Your data moat gets weaker the moment interpretation gets cheap.
Your data moat gets weaker the moment interpretation gets cheap. So what happens when your "advantage" was just owning the spreadsheet?
In a lot of SMB and mid-market operators, the safe bet has been accumulation: more tickets, more transactions, more clicks. Centralize it in Salesforce, pipe it through Snowflake, add a dashboard, call it "insight".
That works when the hard part is collecting and correlating.
But a quiet shift is happening: the scarce asset is no longer the dataset. It is the ability to turn messy signals into decisions that hold up under pressure. When tools can infer, summarize, and propose actions from the same raw inputs, correlation stops being defensible.

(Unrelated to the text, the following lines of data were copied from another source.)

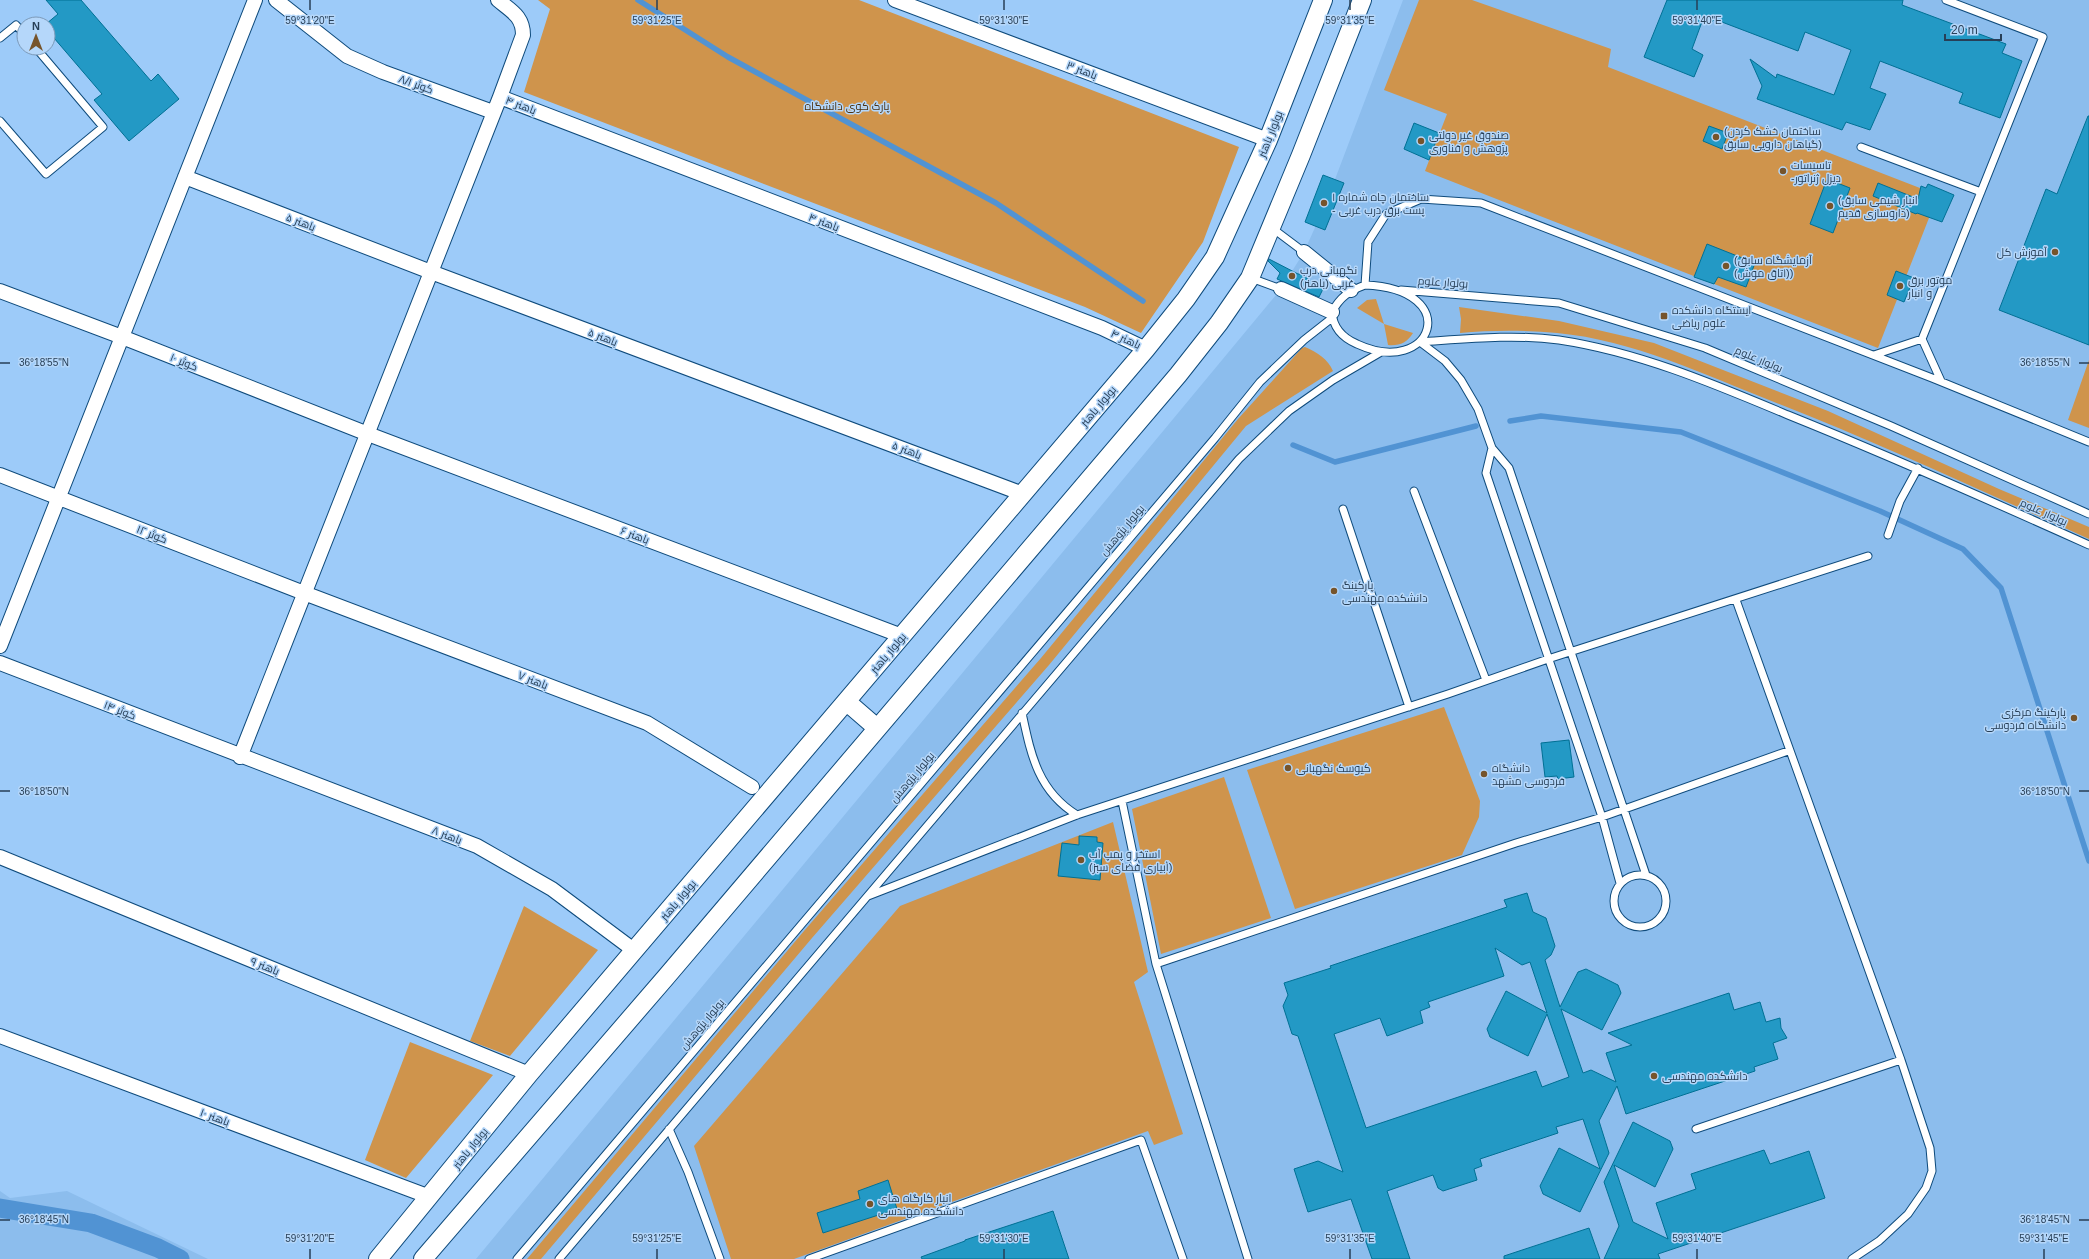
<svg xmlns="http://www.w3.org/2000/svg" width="2089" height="1259" viewBox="0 0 2089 1259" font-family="Arial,Cairo,sans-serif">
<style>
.built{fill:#8cbded}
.green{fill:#cf944c}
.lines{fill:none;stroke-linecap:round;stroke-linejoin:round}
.stream{stroke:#5193d3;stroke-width:5.5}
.canal{stroke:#5193d3;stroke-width:19}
.building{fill:#2399c5;stroke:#007094;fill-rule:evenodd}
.service-casing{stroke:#0f4b7c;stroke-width:9}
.minor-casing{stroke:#0f4b7c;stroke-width:16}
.tertiary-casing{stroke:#0f4b7c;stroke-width:20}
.service{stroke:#fff;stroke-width:7}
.minor{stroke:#fff;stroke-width:14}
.tertiary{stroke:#fff;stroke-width:18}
.ticks{fill:none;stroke:#273f57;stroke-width:1.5}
.poi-dot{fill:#76542b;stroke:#b5d7fa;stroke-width:1.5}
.labels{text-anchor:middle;stroke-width:3;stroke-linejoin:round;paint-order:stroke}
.street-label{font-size:11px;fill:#273f57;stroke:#b5d7fa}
.park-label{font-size:11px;fill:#4a3010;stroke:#b5d7fa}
.poi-label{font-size:11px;fill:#273f57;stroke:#b5d7fa;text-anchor:start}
.ticks-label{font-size:10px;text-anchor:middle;fill:#273f57;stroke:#b5d7fa;stroke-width:3;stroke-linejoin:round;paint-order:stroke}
</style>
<rect width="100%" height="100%" fill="#9dcbf9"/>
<!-- built -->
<path class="built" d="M1403,0H2089V1259H476L1281,289L1304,252L1326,203Z
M0,1191L10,1198L67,1191L208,1259H0Z"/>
<!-- green -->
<path class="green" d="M538,0H859L1239,147L1203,242L1141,333L1085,307L524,92L550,9Z
M1419,0H1472L1611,49L1608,67L1938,195L1878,348L1425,171L1447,114L1384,90Z
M1376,299L1384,324L1413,333C1407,343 1399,346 1388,345L1384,324L1357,308L1367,300Z
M1459,307L1559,321L1654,343L1828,411L1999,489L2089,527V539C1984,492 1881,444 1774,402C1705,375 1633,340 1557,333C1525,330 1492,330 1460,333L1461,319Z
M1305,347C1317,352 1328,359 1333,371L1246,426L1049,665L812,938L541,1259H527L804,931L1041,658L1238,419L1302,348Z
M2089,360V428L2068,420Z
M1444,707L1480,801L1479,817L1462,855L1295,909L1247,770Z
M1224,777L1271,918L1161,954L1132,809Z
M1113,822L1148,972L1134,982L1183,1134L1154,1145L1148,1131L794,1259H731L694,1146L900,906Z
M524,906L598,950L510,1056L470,1041Z
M410,1042L493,1075L406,1178L365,1160Z"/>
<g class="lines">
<!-- stream -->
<path class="stream" d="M638,0L728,57L996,203L1143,301
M1510,421L1541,416L1681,432L1880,511L1963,549L2001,588L2089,861
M1293,445L1335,462L1476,426"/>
<!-- canal -->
<path class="canal" d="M0,1208L91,1223L158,1248L180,1259"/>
</g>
<!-- building -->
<path class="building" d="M46,0H81L151,81L158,74L179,99L129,141L94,100L102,94L48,31V24H46L58,14Z
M1667,0H1903L1902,5L2006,44L2002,53L2022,61L2000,118L1959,103L1963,93L1880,61L1870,88L1886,94L1870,130L1846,122L1842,130L1757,99L1762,86L1750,59L1776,78L1777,74L1834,95L1851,50L1805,32L1798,51L1714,19L1712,22L1703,19L1692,49L1703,55L1694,77L1644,57Z
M2088,116H2089V345L1999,310L2046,189L2057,194Z
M1414,123L1439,133L1429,160L1404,149Z
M1709,126L1728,133L1722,149L1703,141Z
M1323,175L1344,183L1325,230L1305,222Z
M1827,179L1850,188L1833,233L1810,224Z
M1878,183L1918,199L1921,186L1926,188L1928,184L1954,195L1942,222L1917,213L1916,214L1873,196Z
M1707,244L1755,263L1746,287L1718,277L1714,284L1694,277Z
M1269,259L1298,274H1304L1306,278L1324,287L1319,297L1277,279L1280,273L1268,261Z
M1896,271L1914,278L1904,302L1887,295Z
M1569,740L1574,777L1558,779L1557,776L1545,777L1541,743Z
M1079,836L1097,837V842L1103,843L1100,880L1058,876L1062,843L1079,845Z
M1527,893L1533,912L1546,918L1555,946L1551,955L1545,960L1560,1007L1578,972L1586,969L1618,985L1621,993L1602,1030L1561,1009L1583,1073L1591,1070L1616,1082L1606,1053L1632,1045L1608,1033L1729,993L1734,1010L1760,1002L1766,1022L1780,1018L1781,1028L1787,1038L1773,1043L1778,1059L1754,1067L1755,1071L1626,1114L1617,1086L1599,1121L1609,1153L1580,1212L1543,1194L1540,1186L1559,1148L1600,1169L1583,1119L1556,1127L1558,1133L1480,1159L1482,1166L1474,1169L1477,1180L1443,1191L1438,1188L1433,1175L1387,1191L1410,1259H1372L1351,1199L1308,1212L1294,1169L1318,1161L1343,1172L1298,1036L1292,1034L1283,1006L1288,995L1284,983L1331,968L1330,966L1507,907L1504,900ZM1495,948L1522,965L1530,962L1547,1013L1506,991L1487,1029L1490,1037L1528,1056L1547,1014L1569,1077L1542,1087L1536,1071L1366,1128L1334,1034L1380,1018L1387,1036L1423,1023L1420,1011L1430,1007L1428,1002L1504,976Z
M1633,1122L1670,1141L1673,1149L1655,1187L1614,1165L1633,1222L1668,1239L1656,1203L1696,1189L1691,1174L1764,1150L1770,1164L1809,1151L1825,1198L1658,1254L1660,1259H1604L1619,1226L1604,1182Z
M888,1180L897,1209L823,1233L817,1213L860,1199L858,1191Z
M1053,1211L1069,1259H922L921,1257L965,1241V1240Z
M1589,1228L1600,1259H1504V1256Z"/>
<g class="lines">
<!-- service casing -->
<g class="service-casing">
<path id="service" d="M0,38L16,25L24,34
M0,121L46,174L103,127L36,48
M1861,147L1981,192
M1272,228L1304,252
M1251,278L1281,289
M1365,285L1368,242L1386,214L1421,199L1481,203L1932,378L2089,442
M1365,285C1465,289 1433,379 1357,344C1343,338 1333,328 1332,312C1340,297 1349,291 1365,285Z
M1401,290L1559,303L1705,348L1891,426L2089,514
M1420,342C1466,339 1513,334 1559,340C1639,352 1714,384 1788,415C1890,456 1989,500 2089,545
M1420,342L1445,361L1461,380L1478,409L1492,448L1509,468L1646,875
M1874,355L1922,339
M1941,381L1922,339L2043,37L1946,0
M1492,448L1486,473L1602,817L1620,883
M1414,491L1486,680
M1343,509L1409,707
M1888,535L1900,501L1918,468
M1736,600L1901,1060L1930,1148L1932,1171L1926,1188L1908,1214L1879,1241L1852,1259
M1022,713C1031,755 1038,791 1077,815
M1122,801L1156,964L1248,1259
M1614 901a26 26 0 1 1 52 0a26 26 0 1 1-52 0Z
M868,896L1077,815L1448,694L1548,659L1868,556
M1156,964L1516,843L1602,817L1788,751
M669,1129L688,1172L720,1259
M1696,1129L1901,1060
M517,1259L1215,438L1260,382L1304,340L1332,318
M559,1259L1239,459L1289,411L1333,380L1381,352
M809,1259L1141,1140L1183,1259"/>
</g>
<!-- minor casing -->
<g class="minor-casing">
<path id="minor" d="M276,0L347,56L383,72L493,112
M895,0L1268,140
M500,97L1102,328L1146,349
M185,177L431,272L1023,494
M1304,252L1351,290
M1281,289L1332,312
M0,291L122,337L368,434L902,636
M0,475L304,593L647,723L752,787
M0,646L255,0
M0,663L477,846L552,889L635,951
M240,757L500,97L523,35C523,16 511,11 498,0
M0,857L529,1074
M0,1036L430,1197"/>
</g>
<!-- tertiary casing -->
<g class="tertiary-casing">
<path id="tertiary" d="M847,702L877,728
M378,1259L529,1074L1146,349L1186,299L1215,257L1268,140L1323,0
M423,1259L666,977L1178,375L1219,323L1250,278L1301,155L1362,0"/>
</g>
<!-- service -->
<use href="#service" class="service"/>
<!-- minor -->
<use href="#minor" class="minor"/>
<!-- tertiary -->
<use href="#tertiary" class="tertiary"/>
</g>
<!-- ticks -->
<path class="ticks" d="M310,0V10M657,0V10M1004,0V10M1350,0V10M1697,0V10M0,363H10M2079,363H2089M0,791H10M2079,791H2089M0,1220H10M2079,1220H2089M310,1249V1259M657,1249V1259M1004,1249V1259M1350,1249V1259M1697,1249V1259M2044,1249V1259"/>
<!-- markers -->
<g class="poi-dot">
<circle cx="1716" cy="137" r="4"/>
<circle cx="1421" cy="141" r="4"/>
<circle cx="1783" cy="171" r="4"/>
<circle cx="1324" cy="203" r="4"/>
<circle cx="1830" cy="206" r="4"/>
<circle cx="2055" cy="252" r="4"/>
<circle cx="1726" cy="266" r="4"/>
<circle cx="1292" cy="276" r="4"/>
<circle cx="1900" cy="286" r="4"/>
<rect x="1660" y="312" width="8" height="8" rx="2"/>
<circle cx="1334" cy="591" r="4"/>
<circle cx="2074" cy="718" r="4"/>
<circle cx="1288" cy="768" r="4"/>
<circle cx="1484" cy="774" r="4"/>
<circle cx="1081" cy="860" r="4"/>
<circle cx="1654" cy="1076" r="4"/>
<circle cx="870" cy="1204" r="4"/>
</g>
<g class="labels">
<!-- street labels -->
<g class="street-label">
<text transform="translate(1082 70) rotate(21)" y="4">باهنر ۳</text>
<text transform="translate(416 84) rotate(20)" y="4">کوثر ۸/۱</text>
<text transform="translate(521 105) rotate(21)" y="4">باهنر ۴</text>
<text transform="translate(1270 134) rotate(-68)" y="4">بولوار باهنر</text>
<text transform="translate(301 222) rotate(21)" y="4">باهنر ۵</text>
<text transform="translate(824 222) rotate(21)" y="4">باهنر ۴</text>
<text transform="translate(1443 282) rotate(4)" y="4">بولوار علوم</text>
<text transform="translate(603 337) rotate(21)" y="4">باهنر ۵</text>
<text transform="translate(1126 339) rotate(25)" y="4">باهنر ۴</text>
<text transform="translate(1759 359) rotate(23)" y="4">بولوار علوم</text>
<text transform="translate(184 362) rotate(22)" y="4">کوثر ۱۰</text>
<text transform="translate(1098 406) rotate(-50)" y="4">بولوار باهنر</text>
<text transform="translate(907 450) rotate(21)" y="4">باهنر ۵</text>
<text transform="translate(2044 512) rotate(24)" y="4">بولوار علوم</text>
<text transform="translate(1122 530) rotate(-50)" y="4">بولوار پژوهش</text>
<text transform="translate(152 534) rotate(21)" y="4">کوثر ۱۲</text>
<text transform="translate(635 535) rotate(21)" y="4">باهنر ۶</text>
<text transform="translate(888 653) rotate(-50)" y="4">بولوار باهنر</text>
<text transform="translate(533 680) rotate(21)" y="4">باهنر ۷</text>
<text transform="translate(120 710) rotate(21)" y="4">کوثر ۱۴</text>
<text transform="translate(912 777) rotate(-50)" y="4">بولوار پژوهش</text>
<text transform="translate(447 835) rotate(21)" y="4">باهنر ۸</text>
<text transform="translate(678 900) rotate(-50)" y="4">بولوار باهنر</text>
<text transform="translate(265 966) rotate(22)" y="4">باهنر ۹</text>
<text transform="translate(702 1024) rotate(-50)" y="4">بولوار پژوهش</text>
<text transform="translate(215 1117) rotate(20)" y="4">باهنر ۱۰</text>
<text transform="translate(470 1148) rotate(-51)" y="4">بولوار باهنر</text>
</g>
<!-- park labels -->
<g class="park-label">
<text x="847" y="110">پارک کوی دانشگاه</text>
</g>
<!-- poi labels -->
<g class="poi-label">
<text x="1724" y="135">(ساختمان خشک کردن<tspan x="1724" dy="13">گیاهان دارویی سابق)</tspan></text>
<text x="1429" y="139">صندوق غیر دولتی<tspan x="1429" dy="13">پژوهش و فناوری</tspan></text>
<text x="1791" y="169">تاسیسات<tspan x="1791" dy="13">-دیزل ژنراتور</tspan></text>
<text x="1332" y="201">ساختمان چاه شماره ۱<tspan x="1332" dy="13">- پست برق درب غربی</tspan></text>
<text x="1838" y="204">(انبار شیمی سابق<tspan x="1838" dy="13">داروسازی قدیم)</tspan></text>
<text x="2047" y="256" text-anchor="end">آموزش کل</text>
<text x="1734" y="264">(آزمایشگاه سابق<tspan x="1734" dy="13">(اتاق موش))</tspan></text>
<text x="1300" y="274">نگهبانی درب<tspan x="1300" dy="13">غربی (باهنر)</tspan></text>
<text x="1908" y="284">موتور برق<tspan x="1908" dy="13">و انبار</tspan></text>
<text x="1672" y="314">ایستگاه دانشکده<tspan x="1672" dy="13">علوم ریاضی</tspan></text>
<text x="1342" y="589">پارکینگ<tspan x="1342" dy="13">دانشکده مهندسی</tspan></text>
<text x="2066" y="716" text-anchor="end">پارکینگ مرکزی<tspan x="2066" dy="13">دانشگاه فردوسی</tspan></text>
<text x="1296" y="772">کیوسک نگهبانی</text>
<text x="1492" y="772">دانشگاه<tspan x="1492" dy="13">فردوسی مشهد</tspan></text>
<text x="1089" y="858">استخر و پمپ آب<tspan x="1089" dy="13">(آبیاری فضای سبز)</tspan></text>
<text x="1662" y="1080">دانشکده مهندسی</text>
<text x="878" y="1202">انبار کارگاه های<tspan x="878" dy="13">دانشکده مهندسی</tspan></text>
</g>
</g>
<g class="ticks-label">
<text x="310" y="24">59°31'20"E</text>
<text x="657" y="24">59°31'25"E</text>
<text x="1004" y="24">59°31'30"E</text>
<text x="1350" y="24">59°31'35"E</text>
<text x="1697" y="24">59°31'40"E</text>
<text x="44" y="366">36°18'55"N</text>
<text x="2045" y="366">36°18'55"N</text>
<text x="44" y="795">36°18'50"N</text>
<text x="2045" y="795">36°18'50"N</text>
<text x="44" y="1223">36°18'45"N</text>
<text x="2045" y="1223">36°18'45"N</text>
<text x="310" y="1242">59°31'20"E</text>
<text x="657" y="1242">59°31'25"E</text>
<text x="1004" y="1242">59°31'30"E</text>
<text x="1350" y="1242">59°31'35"E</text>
<text x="1697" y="1242">59°31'40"E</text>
<text x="2044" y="1242">59°31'45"E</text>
</g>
<!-- north arrow -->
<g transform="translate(36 36)"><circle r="19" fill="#b5d7fa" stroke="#7c9ab9"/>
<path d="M0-3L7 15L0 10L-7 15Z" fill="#76542b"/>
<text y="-6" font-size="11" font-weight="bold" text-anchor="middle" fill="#273f57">N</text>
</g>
<!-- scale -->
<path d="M1945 34v6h56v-6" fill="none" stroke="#273f57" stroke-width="2"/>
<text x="1951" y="34" font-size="12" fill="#273f57" stroke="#b5d7fa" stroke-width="3" paint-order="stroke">20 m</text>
</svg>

Incumbents built on "we have more history" start discovering their history is mostly unlabeled. The system can find patterns, but it cannot tell you which ones matter, which ones are causal, and which ones will break trust when operationalized.
Then the network effect moves. Not "more data", but faster judgment loops: what you decided, why you decided it, what happened next. That layer rarely lives in ServiceNow or Jira. It lives in meetings, exceptions, and workarounds.
The teams that win will not be the ones with the most data. They will be the ones who can explain their business back to themselves, consistently.
Most organizations only notice this after the automation ships and the edge cases become the product.